> _Excerto_:
________

José Madureira Pinto, assume uma posição idêntica, defendendo que ao Estado cabe o

papel insubstituível, se bem que não exclusivo, na promoção de espaços de autonomia para a

produção intelectual e artística, mas simultaneamente a exigência intrínseca de auto-limitação

do seu poder, criando-se assim organizações independentes da administração pública, as

quais desenham e implementam programas políticos de forma igualitária e transparente

(Pinto, 1997: 4-7).

Sendo a democracia cultural considerada como uma “política cultural de terceira

geração” (Lopes, 2007: 95), articulada em torno do direito à cultura e da “dignificação da

vida social, política e ontológica de todas as linguagens e formas de expressão cultural e na

abertura de reportórios e de campos possíveis” (2007: 97), torna-se um poderoso instrumento

de reversão das inércias inibidoras de uma participação mais organizada e prolífica na vida

social.

________

> _Usando as informações_:
• 1. Verta para o inglês esta frase do excerto sobre política cultural: "José Madureira Pinto, assume uma posição idêntica, defendendo que ao Estado cabe o papel insubstituível, se bem que não exclusivo, na promoção de espaços de autonomia para a produção intelectual e artística, mas simultaneamente a exigência intrínseca de auto-limitação do seu poder, criando-se assim organizações independentes da administração pública, as quais desenham e implementam programas políticos de forma igualitária e transparente (Pinto, 1997: 4-7)."
• 2. Transcreva, do excerto sobre política cultural, a parte que se inicia com as palavras que contêm "do seu poder, criando-se" e se encerra com "(Pinto, 1997: 4-7).".
A listagem constitui um material à parte, sem ligação com o excerto.

________

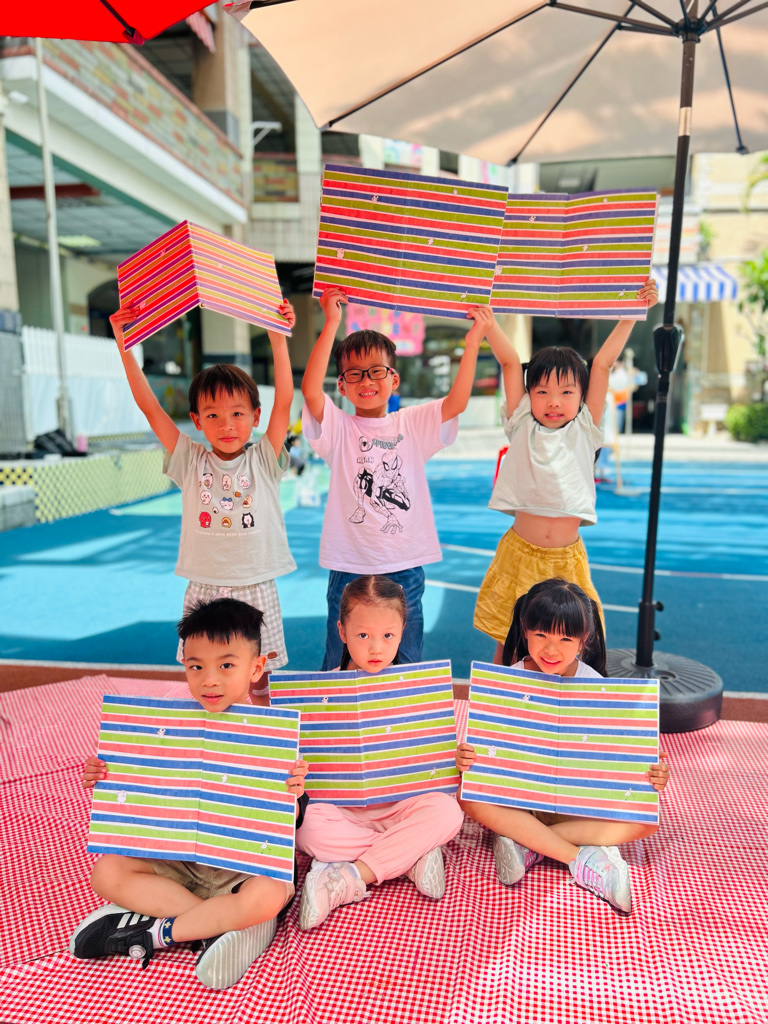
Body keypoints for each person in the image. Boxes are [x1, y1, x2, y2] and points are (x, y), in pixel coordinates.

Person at [72, 598, 309, 989]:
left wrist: (294, 794)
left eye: (226, 665)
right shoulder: (167, 721)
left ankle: (157, 933)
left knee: (268, 895)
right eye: (196, 667)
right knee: (107, 872)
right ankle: (223, 925)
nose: (209, 680)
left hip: (244, 870)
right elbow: (138, 796)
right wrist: (106, 775)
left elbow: (293, 822)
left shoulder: (274, 733)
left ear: (256, 668)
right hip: (182, 862)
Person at [302, 286, 501, 669]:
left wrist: (473, 342)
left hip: (404, 564)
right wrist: (331, 323)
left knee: (406, 663)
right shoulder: (339, 428)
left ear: (394, 379)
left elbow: (456, 402)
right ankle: (334, 710)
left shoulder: (411, 423)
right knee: (339, 662)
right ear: (341, 386)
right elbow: (311, 391)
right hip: (350, 564)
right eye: (355, 374)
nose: (366, 381)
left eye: (376, 371)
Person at [457, 578, 670, 914]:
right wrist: (468, 756)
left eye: (565, 639)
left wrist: (651, 771)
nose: (551, 650)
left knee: (648, 820)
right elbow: (486, 751)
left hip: (575, 804)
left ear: (584, 640)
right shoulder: (508, 681)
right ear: (525, 630)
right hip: (521, 801)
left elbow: (624, 758)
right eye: (541, 635)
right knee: (466, 796)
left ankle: (529, 843)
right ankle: (579, 858)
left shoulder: (596, 687)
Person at [110, 301, 297, 680]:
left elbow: (284, 402)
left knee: (259, 674)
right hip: (205, 587)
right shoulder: (189, 460)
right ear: (196, 420)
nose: (226, 425)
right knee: (205, 670)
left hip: (255, 583)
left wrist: (278, 340)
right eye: (213, 415)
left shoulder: (264, 458)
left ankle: (261, 716)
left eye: (237, 414)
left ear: (255, 417)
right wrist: (124, 344)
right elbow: (150, 408)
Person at [474, 279, 658, 662]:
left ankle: (563, 701)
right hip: (519, 554)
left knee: (571, 646)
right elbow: (509, 362)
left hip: (566, 558)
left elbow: (602, 363)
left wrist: (631, 315)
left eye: (566, 392)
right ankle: (500, 697)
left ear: (582, 395)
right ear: (529, 395)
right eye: (542, 391)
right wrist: (489, 325)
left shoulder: (586, 427)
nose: (553, 402)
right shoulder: (521, 421)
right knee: (510, 640)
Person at [295, 575, 465, 930]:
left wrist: (456, 759)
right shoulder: (318, 692)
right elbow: (307, 769)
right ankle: (410, 856)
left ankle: (353, 874)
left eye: (388, 636)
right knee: (302, 828)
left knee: (449, 812)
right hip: (343, 811)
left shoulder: (419, 688)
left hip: (402, 806)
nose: (376, 648)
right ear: (342, 632)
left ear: (403, 632)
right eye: (363, 636)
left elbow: (435, 762)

________

> _Respostas do exercício_:
• 1. José Madureira Pinto takes an identical position, arguing that the State has an irreplaceable, though not exclusive, role in promoting spaces of autonomy for intellectual and artistic production, but at the same time the intrinsic requirement of self-limitation of its power, thus creating organizations independent of the public administration, which design and implement policy programs in an egalitarian and transparent manner (Pinto, 1997: 4-7).

• 2.
do seu poder, criando-se assim organizações independentes da administração pública, as

quais desenham e implementam programas políticos de forma igualitária e transparente

(Pinto, 1997: 4-7).